[Start of section]

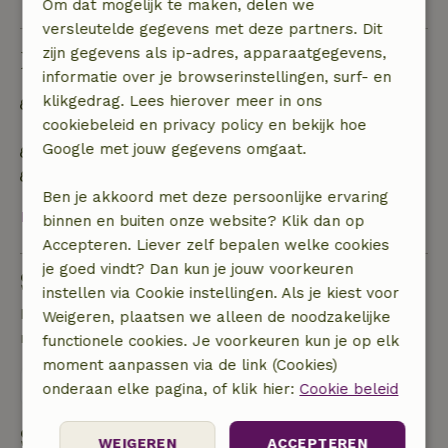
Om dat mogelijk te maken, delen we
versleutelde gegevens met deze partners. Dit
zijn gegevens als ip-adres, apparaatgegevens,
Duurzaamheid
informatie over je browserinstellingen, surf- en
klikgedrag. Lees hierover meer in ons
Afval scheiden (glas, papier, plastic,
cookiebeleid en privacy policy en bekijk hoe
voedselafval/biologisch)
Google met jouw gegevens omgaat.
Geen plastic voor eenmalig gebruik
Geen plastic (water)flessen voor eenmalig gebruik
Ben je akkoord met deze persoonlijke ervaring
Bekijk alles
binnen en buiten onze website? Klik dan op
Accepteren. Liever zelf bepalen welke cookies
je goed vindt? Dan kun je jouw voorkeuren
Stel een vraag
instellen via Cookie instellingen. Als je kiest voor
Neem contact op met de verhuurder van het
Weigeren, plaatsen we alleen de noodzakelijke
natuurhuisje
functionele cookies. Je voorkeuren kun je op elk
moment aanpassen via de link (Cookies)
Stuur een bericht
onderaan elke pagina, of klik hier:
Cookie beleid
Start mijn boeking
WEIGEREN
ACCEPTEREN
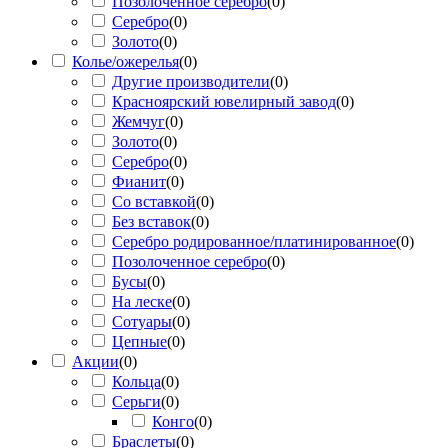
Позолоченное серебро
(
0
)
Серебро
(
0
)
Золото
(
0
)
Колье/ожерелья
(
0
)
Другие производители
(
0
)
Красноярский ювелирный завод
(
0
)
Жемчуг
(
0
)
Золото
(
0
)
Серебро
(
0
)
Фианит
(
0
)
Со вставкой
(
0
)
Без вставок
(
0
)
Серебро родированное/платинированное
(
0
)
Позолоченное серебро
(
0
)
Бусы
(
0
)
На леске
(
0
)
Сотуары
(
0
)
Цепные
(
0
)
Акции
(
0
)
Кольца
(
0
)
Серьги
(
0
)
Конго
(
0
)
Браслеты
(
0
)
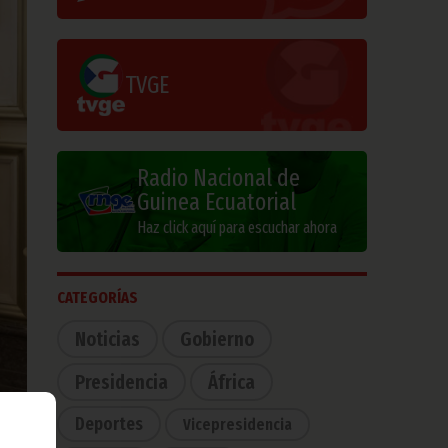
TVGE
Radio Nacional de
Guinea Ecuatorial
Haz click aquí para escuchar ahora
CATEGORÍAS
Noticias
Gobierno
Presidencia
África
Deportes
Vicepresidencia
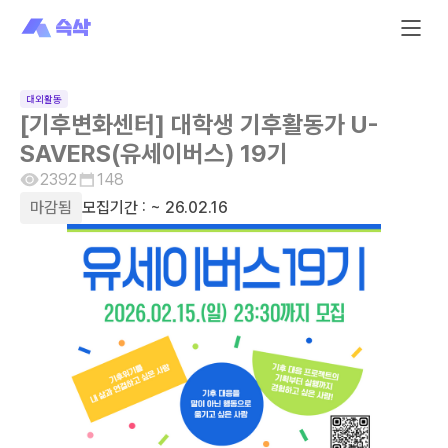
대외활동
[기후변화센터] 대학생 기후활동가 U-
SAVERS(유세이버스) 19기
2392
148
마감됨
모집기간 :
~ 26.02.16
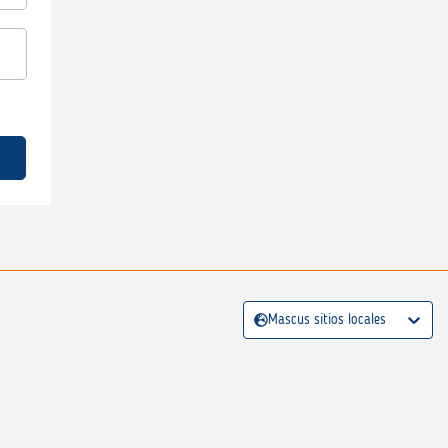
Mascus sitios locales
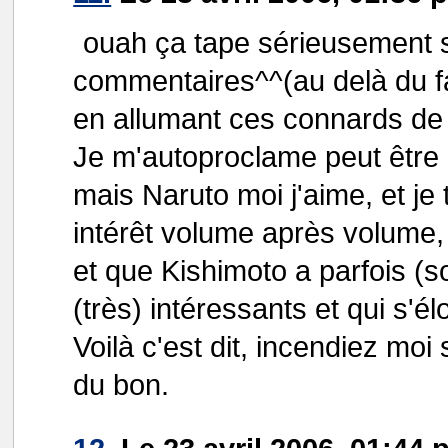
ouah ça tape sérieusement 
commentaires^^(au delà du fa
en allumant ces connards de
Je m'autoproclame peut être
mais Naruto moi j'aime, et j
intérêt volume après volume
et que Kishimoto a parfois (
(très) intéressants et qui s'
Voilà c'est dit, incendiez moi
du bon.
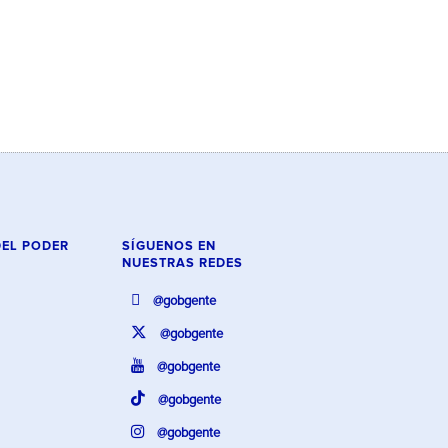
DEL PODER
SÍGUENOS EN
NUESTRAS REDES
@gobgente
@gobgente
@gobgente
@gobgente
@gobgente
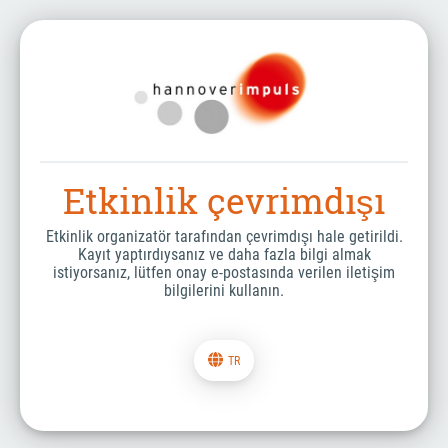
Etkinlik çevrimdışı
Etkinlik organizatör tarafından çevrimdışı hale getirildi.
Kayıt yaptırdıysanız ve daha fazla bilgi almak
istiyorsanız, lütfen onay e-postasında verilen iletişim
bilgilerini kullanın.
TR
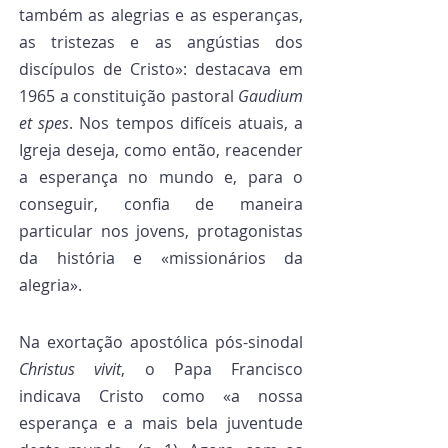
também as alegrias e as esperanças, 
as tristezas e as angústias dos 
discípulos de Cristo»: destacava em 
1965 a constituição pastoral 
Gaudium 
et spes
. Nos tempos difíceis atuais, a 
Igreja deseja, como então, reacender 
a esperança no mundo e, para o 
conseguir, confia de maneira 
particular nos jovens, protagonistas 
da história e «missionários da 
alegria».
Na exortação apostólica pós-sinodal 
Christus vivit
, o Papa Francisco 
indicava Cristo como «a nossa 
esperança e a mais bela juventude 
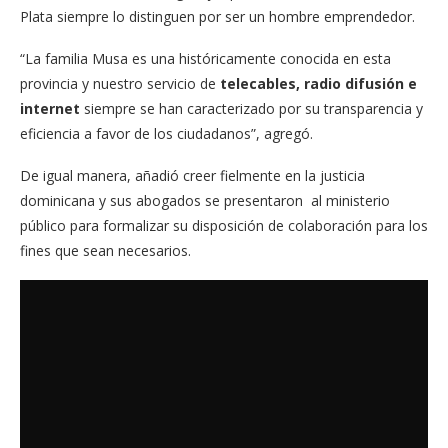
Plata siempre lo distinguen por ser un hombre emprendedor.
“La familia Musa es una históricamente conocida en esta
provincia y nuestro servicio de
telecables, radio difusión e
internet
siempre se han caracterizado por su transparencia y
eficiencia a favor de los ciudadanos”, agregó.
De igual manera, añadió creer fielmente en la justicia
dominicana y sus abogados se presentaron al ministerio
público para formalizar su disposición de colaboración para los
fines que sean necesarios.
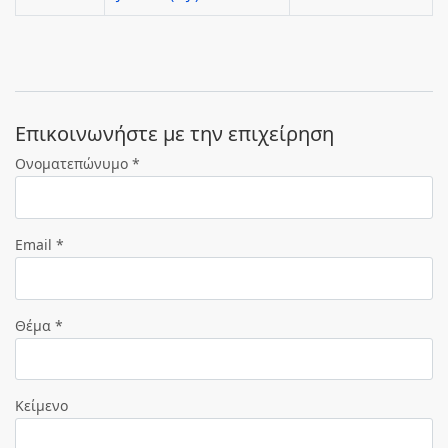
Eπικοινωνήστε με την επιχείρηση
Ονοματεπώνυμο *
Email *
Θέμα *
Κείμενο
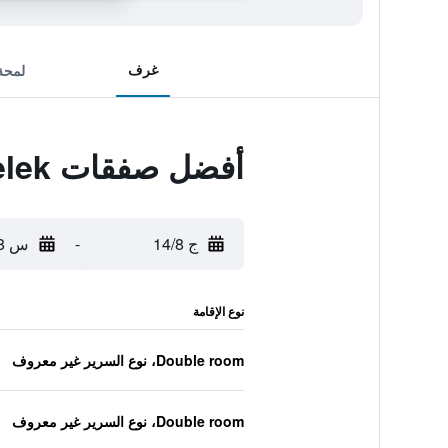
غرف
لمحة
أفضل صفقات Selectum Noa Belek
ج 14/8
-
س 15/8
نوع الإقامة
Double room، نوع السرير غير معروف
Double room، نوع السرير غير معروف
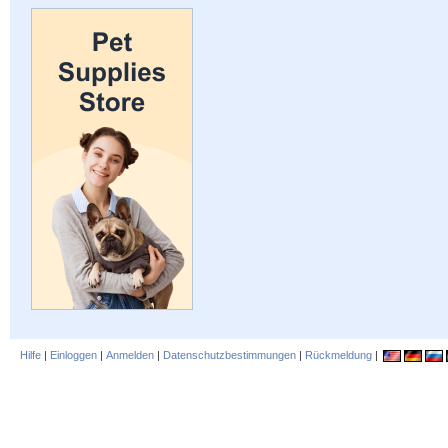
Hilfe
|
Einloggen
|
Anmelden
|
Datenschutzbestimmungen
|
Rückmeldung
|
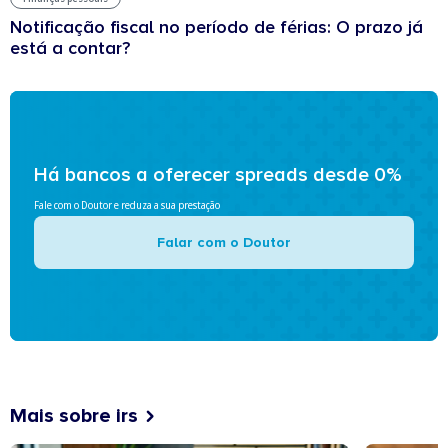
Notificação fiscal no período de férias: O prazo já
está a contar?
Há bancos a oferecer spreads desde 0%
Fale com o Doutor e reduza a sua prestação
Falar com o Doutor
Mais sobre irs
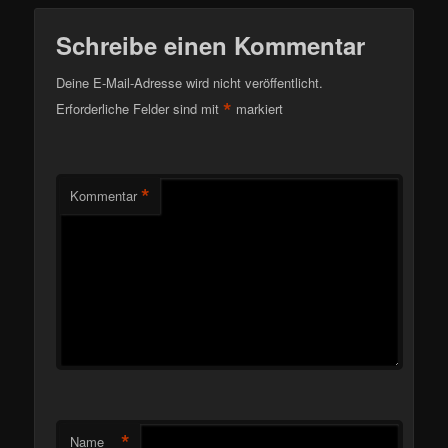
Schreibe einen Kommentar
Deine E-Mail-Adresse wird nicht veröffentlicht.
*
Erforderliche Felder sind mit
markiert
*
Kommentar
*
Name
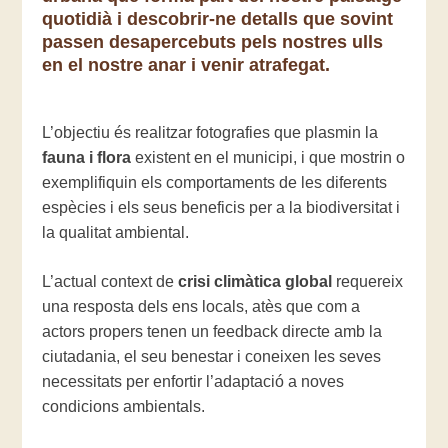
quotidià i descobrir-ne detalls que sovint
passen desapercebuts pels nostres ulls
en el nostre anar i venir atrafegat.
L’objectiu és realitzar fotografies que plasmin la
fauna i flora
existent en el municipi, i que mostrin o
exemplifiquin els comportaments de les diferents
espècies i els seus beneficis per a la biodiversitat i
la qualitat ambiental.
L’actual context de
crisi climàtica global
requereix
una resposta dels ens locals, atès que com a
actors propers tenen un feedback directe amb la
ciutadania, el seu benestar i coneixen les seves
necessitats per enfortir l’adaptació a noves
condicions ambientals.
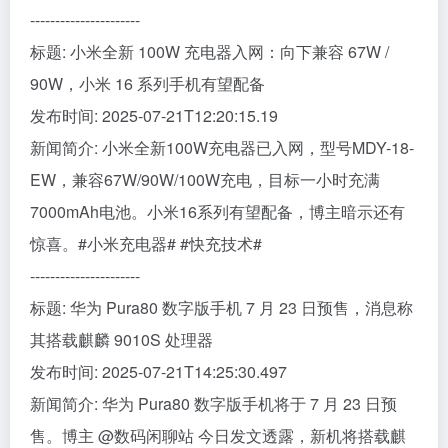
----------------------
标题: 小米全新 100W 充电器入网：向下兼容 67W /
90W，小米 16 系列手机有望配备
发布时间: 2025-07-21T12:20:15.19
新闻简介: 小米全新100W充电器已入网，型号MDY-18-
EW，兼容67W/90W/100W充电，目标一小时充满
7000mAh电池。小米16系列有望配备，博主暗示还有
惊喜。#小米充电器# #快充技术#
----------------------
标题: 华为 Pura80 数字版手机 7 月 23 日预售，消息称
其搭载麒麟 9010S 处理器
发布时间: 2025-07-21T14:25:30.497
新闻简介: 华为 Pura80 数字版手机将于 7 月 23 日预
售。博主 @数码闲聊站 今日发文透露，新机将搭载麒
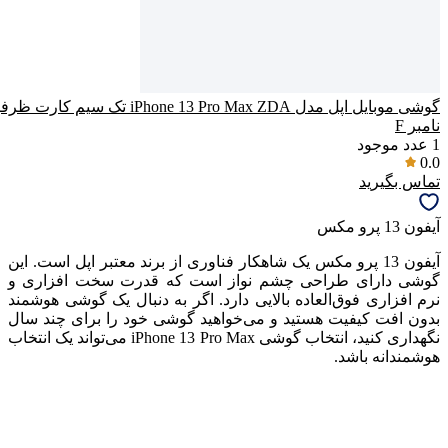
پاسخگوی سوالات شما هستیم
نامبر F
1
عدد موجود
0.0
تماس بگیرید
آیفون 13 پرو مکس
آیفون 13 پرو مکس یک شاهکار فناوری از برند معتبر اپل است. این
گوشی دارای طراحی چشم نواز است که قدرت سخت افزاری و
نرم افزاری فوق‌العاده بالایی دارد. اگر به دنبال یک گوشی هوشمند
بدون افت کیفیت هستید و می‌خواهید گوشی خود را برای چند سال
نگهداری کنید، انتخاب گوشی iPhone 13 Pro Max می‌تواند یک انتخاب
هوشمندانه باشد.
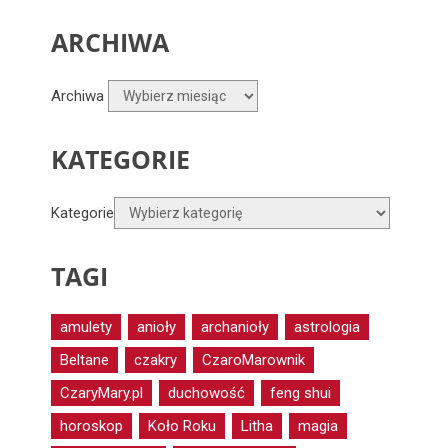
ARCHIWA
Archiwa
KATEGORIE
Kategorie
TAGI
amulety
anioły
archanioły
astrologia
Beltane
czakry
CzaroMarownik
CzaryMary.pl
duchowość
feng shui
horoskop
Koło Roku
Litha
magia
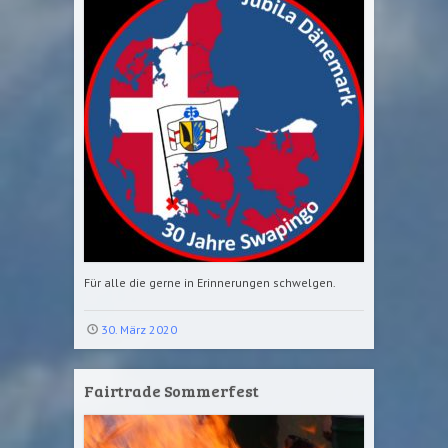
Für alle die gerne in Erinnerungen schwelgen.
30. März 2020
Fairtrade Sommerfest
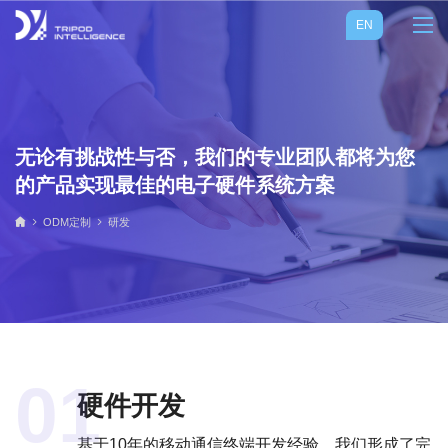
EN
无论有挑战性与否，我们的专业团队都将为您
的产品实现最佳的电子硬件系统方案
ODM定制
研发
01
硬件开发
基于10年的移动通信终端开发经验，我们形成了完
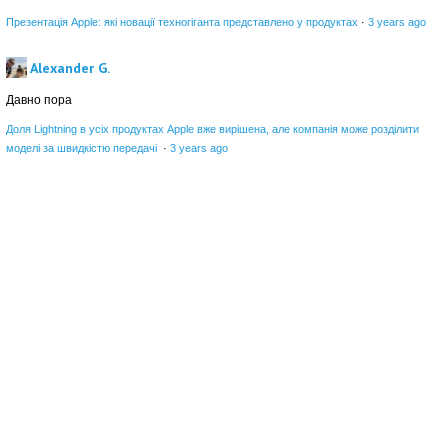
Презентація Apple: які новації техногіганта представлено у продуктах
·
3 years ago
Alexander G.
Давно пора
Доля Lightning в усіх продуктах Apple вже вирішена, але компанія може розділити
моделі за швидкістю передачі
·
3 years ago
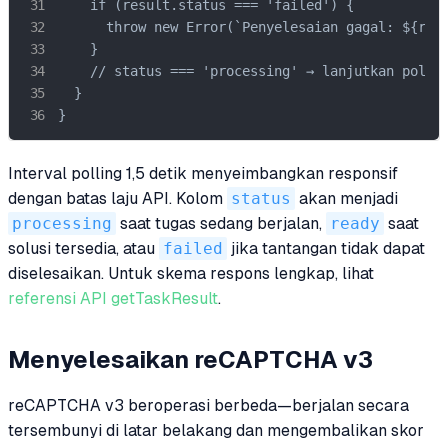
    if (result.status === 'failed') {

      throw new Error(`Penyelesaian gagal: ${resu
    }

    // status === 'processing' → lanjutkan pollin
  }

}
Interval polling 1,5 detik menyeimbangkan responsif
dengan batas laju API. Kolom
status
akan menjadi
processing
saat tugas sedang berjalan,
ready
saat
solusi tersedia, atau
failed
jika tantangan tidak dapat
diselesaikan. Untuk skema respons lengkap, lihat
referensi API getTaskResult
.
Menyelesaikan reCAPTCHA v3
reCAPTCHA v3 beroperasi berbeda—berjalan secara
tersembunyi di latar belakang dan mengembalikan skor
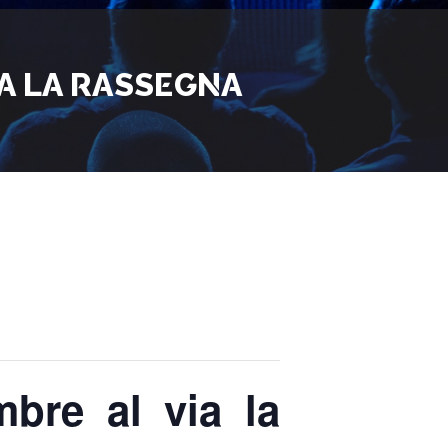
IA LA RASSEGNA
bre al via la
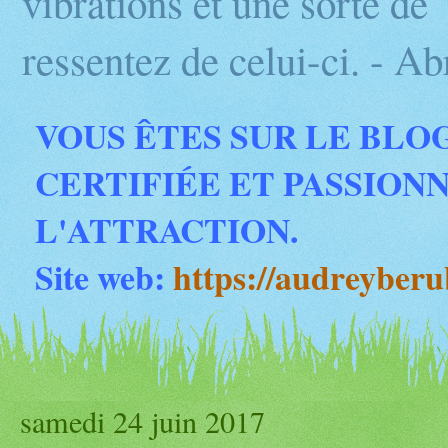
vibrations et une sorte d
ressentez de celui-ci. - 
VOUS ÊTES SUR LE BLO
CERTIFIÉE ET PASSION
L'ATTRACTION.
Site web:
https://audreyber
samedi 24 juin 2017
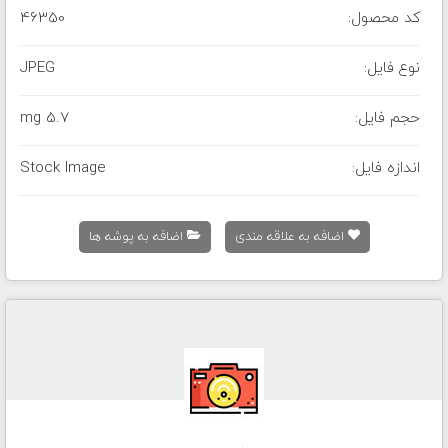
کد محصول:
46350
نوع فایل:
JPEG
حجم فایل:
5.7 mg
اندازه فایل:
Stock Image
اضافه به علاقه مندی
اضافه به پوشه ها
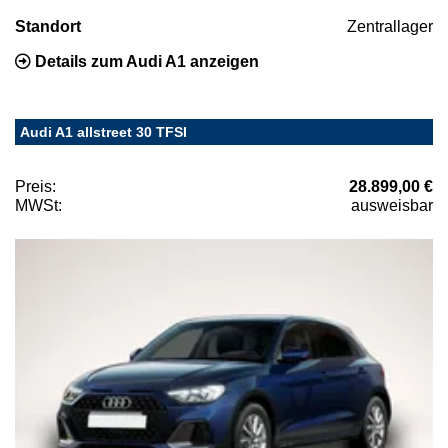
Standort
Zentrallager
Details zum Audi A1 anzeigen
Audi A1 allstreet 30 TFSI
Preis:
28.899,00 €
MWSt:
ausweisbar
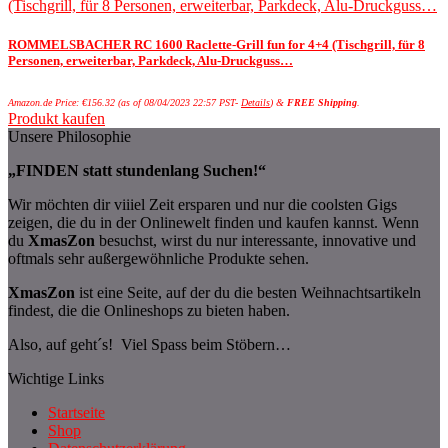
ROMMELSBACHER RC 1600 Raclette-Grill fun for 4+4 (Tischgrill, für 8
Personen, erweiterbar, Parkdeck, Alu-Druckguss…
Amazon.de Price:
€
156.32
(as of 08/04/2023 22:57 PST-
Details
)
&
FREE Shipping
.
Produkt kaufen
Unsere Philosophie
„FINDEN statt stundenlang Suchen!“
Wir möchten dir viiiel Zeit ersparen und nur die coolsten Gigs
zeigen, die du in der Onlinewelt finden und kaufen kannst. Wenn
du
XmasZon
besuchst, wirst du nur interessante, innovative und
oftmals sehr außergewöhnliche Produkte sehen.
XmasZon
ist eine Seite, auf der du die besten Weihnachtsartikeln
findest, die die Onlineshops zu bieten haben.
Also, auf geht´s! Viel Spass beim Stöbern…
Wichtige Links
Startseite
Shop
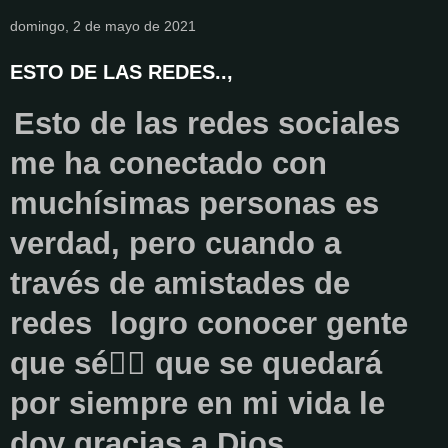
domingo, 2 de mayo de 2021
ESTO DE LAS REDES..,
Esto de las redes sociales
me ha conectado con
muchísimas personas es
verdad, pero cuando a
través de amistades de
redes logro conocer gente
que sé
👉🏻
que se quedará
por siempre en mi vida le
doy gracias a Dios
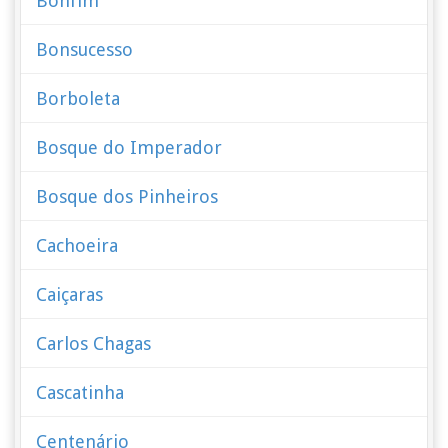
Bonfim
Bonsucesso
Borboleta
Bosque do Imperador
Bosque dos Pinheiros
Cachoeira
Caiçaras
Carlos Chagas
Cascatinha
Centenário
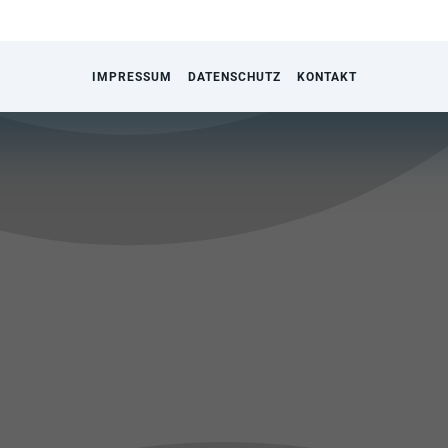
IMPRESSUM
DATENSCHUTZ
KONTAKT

[End of section]

Assignment:
Nothing but the lines above from the line with "quotidià i descobrir-ne detalls que sovint" up to and including the line with "标题: 小米全新 100W 充电器入网：向下兼容 67W /" should be returned, exactly as written and without pictures.

Output below:
quotidià i descobrir-ne detalls que sovint
passen desapercebuts pels nostres ulls
en el nostre anar i venir atrafegat.
L’objectiu és realitzar fotografies que plasmin la
fauna i flora
existent en el municipi, i que mostrin o
exemplifiquin els comportaments de les diferents
espècies i els seus beneficis per a la biodiversitat i
la qualitat ambiental.
L’actual context de
crisi climàtica global
requereix
una resposta dels ens locals, atès que com a
actors propers tenen un feedback directe amb la
ciutadania, el seu benestar i coneixen les seves
necessitats per enfortir l’adaptació a noves
condicions ambientals.
----------------------
标题: 小米全新 100W 充电器入网：向下兼容 67W /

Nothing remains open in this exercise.